= Exercise text =
○ ○ ○ ○ ○
The Architecture of Happiness

From Wikipedia, the free encyclopedia
The Architecture of Happiness
The Architecture of Happiness cover.jpg
AuthorAlain De Botton
CountryUnited States of America
LanguageEnglish
SubjectArchitecture, philosophy, Architectural Psychology, Aesthetics
PublisherVintage Books
Publication date
2006
Media typePrint (Hardcover & paperback)
Pages280 pp.
ISBN978-0241142486

The Architecture of Happiness is a book by Alain de Botton (ISBN 978-0241142486) which discusses the importance of beauty, published by Pantheon Books in 2006. De Botton, inspired by Stendhal's motto "beauty is the promise of happiness," analyzes human surroundings and how human needs and desires manifest their ideals in architecture.
○ ○ ○ ○ ○
= Information =
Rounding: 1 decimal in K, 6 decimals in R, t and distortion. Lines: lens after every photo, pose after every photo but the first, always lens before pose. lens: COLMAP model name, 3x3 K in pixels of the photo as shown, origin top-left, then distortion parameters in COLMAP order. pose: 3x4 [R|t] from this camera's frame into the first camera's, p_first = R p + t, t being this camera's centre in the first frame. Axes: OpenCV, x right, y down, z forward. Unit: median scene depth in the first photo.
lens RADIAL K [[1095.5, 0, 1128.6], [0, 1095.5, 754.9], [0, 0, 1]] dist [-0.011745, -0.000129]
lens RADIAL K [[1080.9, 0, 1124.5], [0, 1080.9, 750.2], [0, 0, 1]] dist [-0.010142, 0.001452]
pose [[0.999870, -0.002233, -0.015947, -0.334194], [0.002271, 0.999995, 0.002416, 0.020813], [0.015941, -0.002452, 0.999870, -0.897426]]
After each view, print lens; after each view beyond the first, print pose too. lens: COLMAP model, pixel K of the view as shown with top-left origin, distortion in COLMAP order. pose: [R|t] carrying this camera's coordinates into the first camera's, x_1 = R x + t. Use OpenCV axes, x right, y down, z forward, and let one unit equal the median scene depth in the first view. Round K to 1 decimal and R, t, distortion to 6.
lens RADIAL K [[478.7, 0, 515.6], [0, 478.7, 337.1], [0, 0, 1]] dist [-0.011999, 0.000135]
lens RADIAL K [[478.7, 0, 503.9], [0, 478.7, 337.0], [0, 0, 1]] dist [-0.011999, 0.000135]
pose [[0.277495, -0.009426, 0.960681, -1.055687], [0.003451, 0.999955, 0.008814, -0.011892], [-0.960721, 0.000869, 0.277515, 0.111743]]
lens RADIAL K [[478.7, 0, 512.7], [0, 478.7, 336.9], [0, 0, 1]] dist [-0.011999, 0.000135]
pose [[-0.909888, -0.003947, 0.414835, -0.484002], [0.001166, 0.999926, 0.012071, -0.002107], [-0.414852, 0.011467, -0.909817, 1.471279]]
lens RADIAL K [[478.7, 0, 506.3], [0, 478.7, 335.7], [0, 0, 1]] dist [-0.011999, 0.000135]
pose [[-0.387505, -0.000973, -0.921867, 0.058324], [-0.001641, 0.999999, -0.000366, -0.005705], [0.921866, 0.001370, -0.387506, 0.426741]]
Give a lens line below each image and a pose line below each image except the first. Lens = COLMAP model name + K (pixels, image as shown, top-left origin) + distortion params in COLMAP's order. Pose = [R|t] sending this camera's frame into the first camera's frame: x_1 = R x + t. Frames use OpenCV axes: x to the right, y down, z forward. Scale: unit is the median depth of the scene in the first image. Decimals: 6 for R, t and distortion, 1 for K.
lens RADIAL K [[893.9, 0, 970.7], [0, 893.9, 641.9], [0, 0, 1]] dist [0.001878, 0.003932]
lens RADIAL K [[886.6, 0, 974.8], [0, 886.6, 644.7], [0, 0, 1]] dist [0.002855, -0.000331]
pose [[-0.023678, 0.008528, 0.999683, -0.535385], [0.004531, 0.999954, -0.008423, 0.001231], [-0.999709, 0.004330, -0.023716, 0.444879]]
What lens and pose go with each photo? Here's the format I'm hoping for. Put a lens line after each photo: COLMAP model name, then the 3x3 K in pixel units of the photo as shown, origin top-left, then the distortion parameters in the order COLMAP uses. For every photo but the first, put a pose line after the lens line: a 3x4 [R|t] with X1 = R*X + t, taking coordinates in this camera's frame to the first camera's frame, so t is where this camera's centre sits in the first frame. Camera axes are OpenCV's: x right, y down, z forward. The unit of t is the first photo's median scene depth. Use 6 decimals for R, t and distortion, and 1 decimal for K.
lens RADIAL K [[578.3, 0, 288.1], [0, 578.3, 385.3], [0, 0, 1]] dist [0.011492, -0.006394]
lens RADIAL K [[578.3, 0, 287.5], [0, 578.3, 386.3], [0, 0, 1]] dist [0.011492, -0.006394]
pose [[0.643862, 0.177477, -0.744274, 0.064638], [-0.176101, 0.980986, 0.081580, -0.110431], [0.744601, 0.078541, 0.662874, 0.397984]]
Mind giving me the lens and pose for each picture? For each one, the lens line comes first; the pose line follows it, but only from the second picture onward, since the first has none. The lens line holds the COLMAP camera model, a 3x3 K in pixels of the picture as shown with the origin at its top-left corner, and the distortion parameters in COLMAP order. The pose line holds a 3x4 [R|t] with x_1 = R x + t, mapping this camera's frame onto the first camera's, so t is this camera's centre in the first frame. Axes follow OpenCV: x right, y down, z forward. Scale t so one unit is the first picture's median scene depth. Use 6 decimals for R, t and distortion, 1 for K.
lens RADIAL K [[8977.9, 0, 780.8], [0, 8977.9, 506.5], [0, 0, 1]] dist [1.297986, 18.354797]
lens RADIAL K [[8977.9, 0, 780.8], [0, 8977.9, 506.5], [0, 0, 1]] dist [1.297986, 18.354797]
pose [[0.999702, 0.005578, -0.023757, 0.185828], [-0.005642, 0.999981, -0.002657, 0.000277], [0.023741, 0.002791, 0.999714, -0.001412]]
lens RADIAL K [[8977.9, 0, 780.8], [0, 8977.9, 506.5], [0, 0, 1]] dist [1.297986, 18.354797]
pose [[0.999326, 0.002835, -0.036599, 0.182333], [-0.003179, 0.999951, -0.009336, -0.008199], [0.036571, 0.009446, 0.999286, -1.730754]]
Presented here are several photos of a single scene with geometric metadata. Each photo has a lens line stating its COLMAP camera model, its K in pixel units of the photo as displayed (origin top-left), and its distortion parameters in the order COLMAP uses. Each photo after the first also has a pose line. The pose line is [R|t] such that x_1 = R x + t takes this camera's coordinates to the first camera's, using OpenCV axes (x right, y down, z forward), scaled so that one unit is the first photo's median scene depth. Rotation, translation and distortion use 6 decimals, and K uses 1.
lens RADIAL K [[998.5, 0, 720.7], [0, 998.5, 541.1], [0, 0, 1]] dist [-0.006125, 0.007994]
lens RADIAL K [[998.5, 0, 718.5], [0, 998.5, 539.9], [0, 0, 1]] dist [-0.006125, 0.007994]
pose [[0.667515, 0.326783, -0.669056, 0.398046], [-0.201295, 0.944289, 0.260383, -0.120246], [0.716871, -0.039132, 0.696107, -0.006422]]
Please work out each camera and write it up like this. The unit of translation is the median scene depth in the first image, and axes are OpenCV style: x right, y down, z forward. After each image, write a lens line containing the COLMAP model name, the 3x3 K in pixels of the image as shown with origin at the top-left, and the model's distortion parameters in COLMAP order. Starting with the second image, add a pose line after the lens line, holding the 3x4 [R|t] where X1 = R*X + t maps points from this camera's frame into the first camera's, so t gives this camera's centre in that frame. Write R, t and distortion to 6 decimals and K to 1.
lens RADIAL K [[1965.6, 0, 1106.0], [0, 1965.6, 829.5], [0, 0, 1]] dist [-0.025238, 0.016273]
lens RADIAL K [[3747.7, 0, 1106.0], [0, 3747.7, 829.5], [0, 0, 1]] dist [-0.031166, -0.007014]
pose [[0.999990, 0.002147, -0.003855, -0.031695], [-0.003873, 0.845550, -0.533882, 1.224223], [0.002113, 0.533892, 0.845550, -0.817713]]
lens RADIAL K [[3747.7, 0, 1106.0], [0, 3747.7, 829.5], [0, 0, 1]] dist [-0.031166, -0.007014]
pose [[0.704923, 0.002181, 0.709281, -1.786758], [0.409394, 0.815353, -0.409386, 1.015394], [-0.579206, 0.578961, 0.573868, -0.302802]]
○ ○ ○ ○ ○
= Explore the material =
1 - In the article on The Architecture of Happiness, whose motto inspired De Botton?
2 - Please rewrite the article on The Architecture of Happiness starting at "The Architecture of Happiness is" and ending at "ideals in architecture.", putting "built environments" in place of "human surroundings".

= Completed exercise =
1 - Stendhal's motto, "beauty is the promise of happiness," inspired him.

2 -
The Architecture of Happiness is a book by Alain de Botton (ISBN 978-0241142486) which discusses the importance of beauty, published by Pantheon Books in 2006. De Botton, inspired by Stendhal's motto "beauty is the promise of happiness," analyzes built environments and how human needs and desires manifest their ideals in architecture.